◆ Dataset records:
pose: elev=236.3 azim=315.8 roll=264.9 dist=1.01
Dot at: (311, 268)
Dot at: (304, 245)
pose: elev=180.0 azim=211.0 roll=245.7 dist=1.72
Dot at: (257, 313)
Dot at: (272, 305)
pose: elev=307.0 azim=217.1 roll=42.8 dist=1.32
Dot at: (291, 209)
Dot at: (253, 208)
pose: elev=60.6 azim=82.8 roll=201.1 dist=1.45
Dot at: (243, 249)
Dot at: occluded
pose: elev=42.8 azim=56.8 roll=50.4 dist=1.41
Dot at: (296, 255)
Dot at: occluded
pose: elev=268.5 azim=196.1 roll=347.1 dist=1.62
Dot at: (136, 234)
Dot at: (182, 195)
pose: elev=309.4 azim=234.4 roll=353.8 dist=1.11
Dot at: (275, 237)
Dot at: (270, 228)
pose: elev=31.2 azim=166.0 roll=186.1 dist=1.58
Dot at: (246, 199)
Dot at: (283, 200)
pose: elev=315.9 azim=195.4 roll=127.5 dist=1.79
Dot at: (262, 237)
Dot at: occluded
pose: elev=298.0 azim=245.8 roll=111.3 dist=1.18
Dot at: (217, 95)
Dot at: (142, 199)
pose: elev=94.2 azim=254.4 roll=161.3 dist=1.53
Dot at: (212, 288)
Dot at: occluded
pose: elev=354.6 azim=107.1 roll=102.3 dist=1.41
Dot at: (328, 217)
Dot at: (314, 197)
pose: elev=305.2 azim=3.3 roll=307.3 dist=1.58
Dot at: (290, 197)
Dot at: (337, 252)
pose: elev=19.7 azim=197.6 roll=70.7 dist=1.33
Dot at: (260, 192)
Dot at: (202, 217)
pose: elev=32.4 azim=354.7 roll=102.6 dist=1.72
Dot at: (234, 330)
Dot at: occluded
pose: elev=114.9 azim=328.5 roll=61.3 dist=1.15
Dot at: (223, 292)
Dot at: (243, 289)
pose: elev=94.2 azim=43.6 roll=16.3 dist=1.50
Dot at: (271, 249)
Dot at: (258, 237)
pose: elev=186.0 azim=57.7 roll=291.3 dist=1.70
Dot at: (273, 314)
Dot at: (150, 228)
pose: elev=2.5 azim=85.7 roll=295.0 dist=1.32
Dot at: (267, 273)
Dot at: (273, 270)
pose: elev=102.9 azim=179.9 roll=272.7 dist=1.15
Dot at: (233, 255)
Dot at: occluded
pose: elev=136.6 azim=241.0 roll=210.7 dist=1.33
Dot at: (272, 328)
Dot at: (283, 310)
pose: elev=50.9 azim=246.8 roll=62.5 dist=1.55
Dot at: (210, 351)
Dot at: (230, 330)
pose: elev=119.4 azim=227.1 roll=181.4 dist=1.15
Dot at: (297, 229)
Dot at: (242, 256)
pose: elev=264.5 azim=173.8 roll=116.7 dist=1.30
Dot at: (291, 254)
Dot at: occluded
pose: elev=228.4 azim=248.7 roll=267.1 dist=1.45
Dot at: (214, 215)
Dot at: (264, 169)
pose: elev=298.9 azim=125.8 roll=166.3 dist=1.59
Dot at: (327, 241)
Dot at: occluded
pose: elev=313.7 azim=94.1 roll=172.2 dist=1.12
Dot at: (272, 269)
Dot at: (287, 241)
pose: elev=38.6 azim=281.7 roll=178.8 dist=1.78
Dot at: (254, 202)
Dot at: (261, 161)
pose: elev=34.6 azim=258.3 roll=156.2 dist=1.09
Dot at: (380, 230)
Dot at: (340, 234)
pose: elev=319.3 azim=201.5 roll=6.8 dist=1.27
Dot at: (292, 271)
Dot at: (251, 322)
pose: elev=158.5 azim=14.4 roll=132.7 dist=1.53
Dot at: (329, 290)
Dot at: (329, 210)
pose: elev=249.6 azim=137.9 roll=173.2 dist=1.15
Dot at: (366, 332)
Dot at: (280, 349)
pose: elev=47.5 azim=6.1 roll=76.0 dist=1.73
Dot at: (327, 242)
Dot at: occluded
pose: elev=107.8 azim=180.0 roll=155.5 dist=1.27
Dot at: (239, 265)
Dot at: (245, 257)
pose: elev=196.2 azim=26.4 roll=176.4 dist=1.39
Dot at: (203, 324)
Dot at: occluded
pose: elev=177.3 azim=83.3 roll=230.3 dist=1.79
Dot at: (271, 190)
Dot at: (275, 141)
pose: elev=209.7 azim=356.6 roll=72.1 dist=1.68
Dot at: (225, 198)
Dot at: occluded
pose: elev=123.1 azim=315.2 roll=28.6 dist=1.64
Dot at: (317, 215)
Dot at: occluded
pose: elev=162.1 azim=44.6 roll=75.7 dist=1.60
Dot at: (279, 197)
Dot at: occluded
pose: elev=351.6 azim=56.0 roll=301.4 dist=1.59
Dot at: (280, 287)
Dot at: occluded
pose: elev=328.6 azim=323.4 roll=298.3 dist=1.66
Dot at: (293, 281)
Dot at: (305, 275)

◆ Given exercise:
Copy every line above word for word, keeping each number and punctuation mark unchanged.

◆ In response:
pose: elev=236.3 azim=315.8 roll=264.9 dist=1.01
Dot at: (311, 268)
Dot at: (304, 245)
pose: elev=180.0 azim=211.0 roll=245.7 dist=1.72
Dot at: (257, 313)
Dot at: (272, 305)
pose: elev=307.0 azim=217.1 roll=42.8 dist=1.32
Dot at: (291, 209)
Dot at: (253, 208)
pose: elev=60.6 azim=82.8 roll=201.1 dist=1.45
Dot at: (243, 249)
Dot at: occluded
pose: elev=42.8 azim=56.8 roll=50.4 dist=1.41
Dot at: (296, 255)
Dot at: occluded
pose: elev=268.5 azim=196.1 roll=347.1 dist=1.62
Dot at: (136, 234)
Dot at: (182, 195)
pose: elev=309.4 azim=234.4 roll=353.8 dist=1.11
Dot at: (275, 237)
Dot at: (270, 228)
pose: elev=31.2 azim=166.0 roll=186.1 dist=1.58
Dot at: (246, 199)
Dot at: (283, 200)
pose: elev=315.9 azim=195.4 roll=127.5 dist=1.79
Dot at: (262, 237)
Dot at: occluded
pose: elev=298.0 azim=245.8 roll=111.3 dist=1.18
Dot at: (217, 95)
Dot at: (142, 199)
pose: elev=94.2 azim=254.4 roll=161.3 dist=1.53
Dot at: (212, 288)
Dot at: occluded
pose: elev=354.6 azim=107.1 roll=102.3 dist=1.41
Dot at: (328, 217)
Dot at: (314, 197)
pose: elev=305.2 azim=3.3 roll=307.3 dist=1.58
Dot at: (290, 197)
Dot at: (337, 252)
pose: elev=19.7 azim=197.6 roll=70.7 dist=1.33
Dot at: (260, 192)
Dot at: (202, 217)
pose: elev=32.4 azim=354.7 roll=102.6 dist=1.72
Dot at: (234, 330)
Dot at: occluded
pose: elev=114.9 azim=328.5 roll=61.3 dist=1.15
Dot at: (223, 292)
Dot at: (243, 289)
pose: elev=94.2 azim=43.6 roll=16.3 dist=1.50
Dot at: (271, 249)
Dot at: (258, 237)
pose: elev=186.0 azim=57.7 roll=291.3 dist=1.70
Dot at: (273, 314)
Dot at: (150, 228)
pose: elev=2.5 azim=85.7 roll=295.0 dist=1.32
Dot at: (267, 273)
Dot at: (273, 270)
pose: elev=102.9 azim=179.9 roll=272.7 dist=1.15
Dot at: (233, 255)
Dot at: occluded
pose: elev=136.6 azim=241.0 roll=210.7 dist=1.33
Dot at: (272, 328)
Dot at: (283, 310)
pose: elev=50.9 azim=246.8 roll=62.5 dist=1.55
Dot at: (210, 351)
Dot at: (230, 330)
pose: elev=119.4 azim=227.1 roll=181.4 dist=1.15
Dot at: (297, 229)
Dot at: (242, 256)
pose: elev=264.5 azim=173.8 roll=116.7 dist=1.30
Dot at: (291, 254)
Dot at: occluded
pose: elev=228.4 azim=248.7 roll=267.1 dist=1.45
Dot at: (214, 215)
Dot at: (264, 169)
pose: elev=298.9 azim=125.8 roll=166.3 dist=1.59
Dot at: (327, 241)
Dot at: occluded
pose: elev=313.7 azim=94.1 roll=172.2 dist=1.12
Dot at: (272, 269)
Dot at: (287, 241)
pose: elev=38.6 azim=281.7 roll=178.8 dist=1.78
Dot at: (254, 202)
Dot at: (261, 161)
pose: elev=34.6 azim=258.3 roll=156.2 dist=1.09
Dot at: (380, 230)
Dot at: (340, 234)
pose: elev=319.3 azim=201.5 roll=6.8 dist=1.27
Dot at: (292, 271)
Dot at: (251, 322)
pose: elev=158.5 azim=14.4 roll=132.7 dist=1.53
Dot at: (329, 290)
Dot at: (329, 210)
pose: elev=249.6 azim=137.9 roll=173.2 dist=1.15
Dot at: (366, 332)
Dot at: (280, 349)
pose: elev=47.5 azim=6.1 roll=76.0 dist=1.73
Dot at: (327, 242)
Dot at: occluded
pose: elev=107.8 azim=180.0 roll=155.5 dist=1.27
Dot at: (239, 265)
Dot at: (245, 257)
pose: elev=196.2 azim=26.4 roll=176.4 dist=1.39
Dot at: (203, 324)
Dot at: occluded
pose: elev=177.3 azim=83.3 roll=230.3 dist=1.79
Dot at: (271, 190)
Dot at: (275, 141)
pose: elev=209.7 azim=356.6 roll=72.1 dist=1.68
Dot at: (225, 198)
Dot at: occluded
pose: elev=123.1 azim=315.2 roll=28.6 dist=1.64
Dot at: (317, 215)
Dot at: occluded
pose: elev=162.1 azim=44.6 roll=75.7 dist=1.60
Dot at: (279, 197)
Dot at: occluded
pose: elev=351.6 azim=56.0 roll=301.4 dist=1.59
Dot at: (280, 287)
Dot at: occluded
pose: elev=328.6 azim=323.4 roll=298.3 dist=1.66
Dot at: (293, 281)
Dot at: (305, 275)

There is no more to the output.